Was looking back through some of my photos this evening, something that I do once in a while, when I came across these two that I took on my last trip to Port Macquarie. Not your standard landscape and certainly not how you would normally see Tacking Point Lighthouse but I kinda like the moodiness to the shots.  When you are used to seeing certain scenery so “perfect” sometimes the “less-than-perfect” can be a winner!

Chris and Irina

This afternoon I was fortunate enough to not only witness but photograph the wedding of an old friend to the most amazing, beautiful girl.  I have known Chris for a number of years now so to be present at his wedding to Irina was truly an honour.  The wedding was small, but beautiful and despite some weather interruptions (including a rainbow which can only mean good luck!!) I think everyone had a fabulous time.

I wish you both all the happiness in the world and that all your days are blessed with as much love as I witnessed today.


2011 International Loupe Awards

It was with great trepidation that I actually entered the 2011 International Loupe Awards this year.  I say with trepidation for a couple of reasons;  1) I have never entered an international competition before; 2) Not only have I never entered an international competition before, it is my first time entering as a Professional; 3) There is always a fear that the photos will come back with negative feedback.
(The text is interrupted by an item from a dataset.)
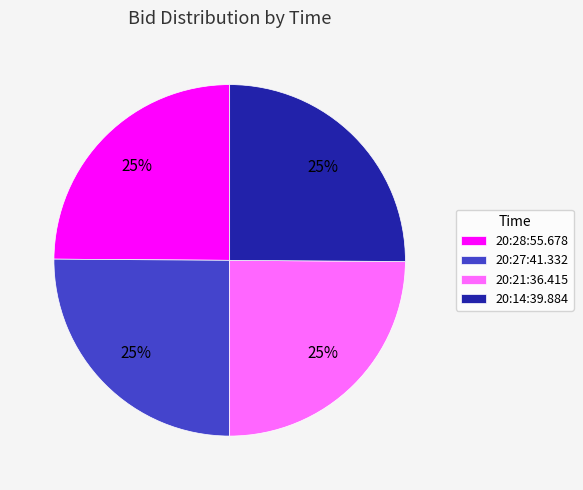

True or false: 20:14:39.884 accounts for 25% of the total.

True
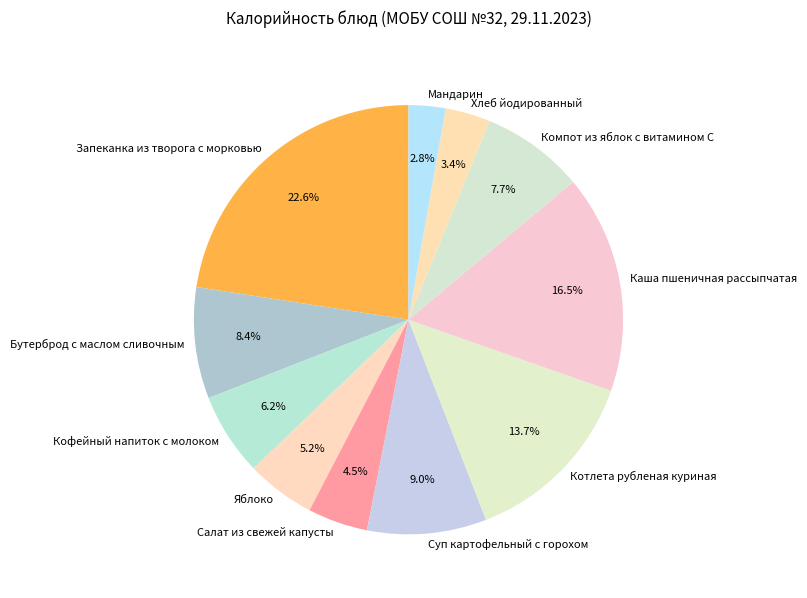

Count the number of slices in the pie.

11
I’ll skip over points 1) and 2) for now.  Point 3) however, is a sticking point for a lot of photographers, no matter what level.  I remember attending a seminar with the amazing Tony Hewitt where he gave his version of the same story.  He relayed that in his earlier days he had similar fears but he stressed that we had to seek this kind of feedback to grow as an artist.  I agree with this wholeheartedly.  We have to be open to the fact that something we create and that we absolutely love may be met with indifference by our peers.  As difficult as it may be, we need to confront these fears and put ourselves, well our work at least, out there to be judged.  That was my challenge to me by entering the awards.

Back to points 1 and 2 – So how did I do?  Out of the four photos I submitted I received two Silver – one in Sport, the other in Photojournalism and one Bronze in Landscape of all things!  I feel good about the results and certainly didn’t expect to do that well – so very excited!!

Side Note: Photographer Keith Ladzinski was with me when I took two of these shots so just maybe he was my lucky charm :-)

World’s Smallest Digital Cameras!

To tie in with my recent trip to Japan I thought it might be fun to take a look at some of the ridiculously cute and at the same time ridiculously silly camera products coming out of Japan.  There are many to choose from but of course it was the cameras by company Thanko the piqued my interest!

The first claims to be the smallest digital camera in the world.  Weighing in at only 11grams is the Mame-Cam Micro camera.  Even at this size it is a completely functional camera that can carry a 32gb microSD card.  It even records video!



The second one weighs only 3grams more, photographs at 8mp, records HD video and again has the ability to carry a 32gb microSD card.

First Book Cover Published!

It is with huge excitement that I announce that the book cover for “The Enigma Diaries: Hidden History” was approved/released on Friday just past.

I would like to thank author Lynda A. Calder for approaching me and having faith in my abilities to produce a cover that would reflect her “baby”.  Thank you also to my beautiful model Jessica and her mum Jodie (shadow in the background).  I look forward to the official release of the book and hopefully being involved in the follow-up books covers.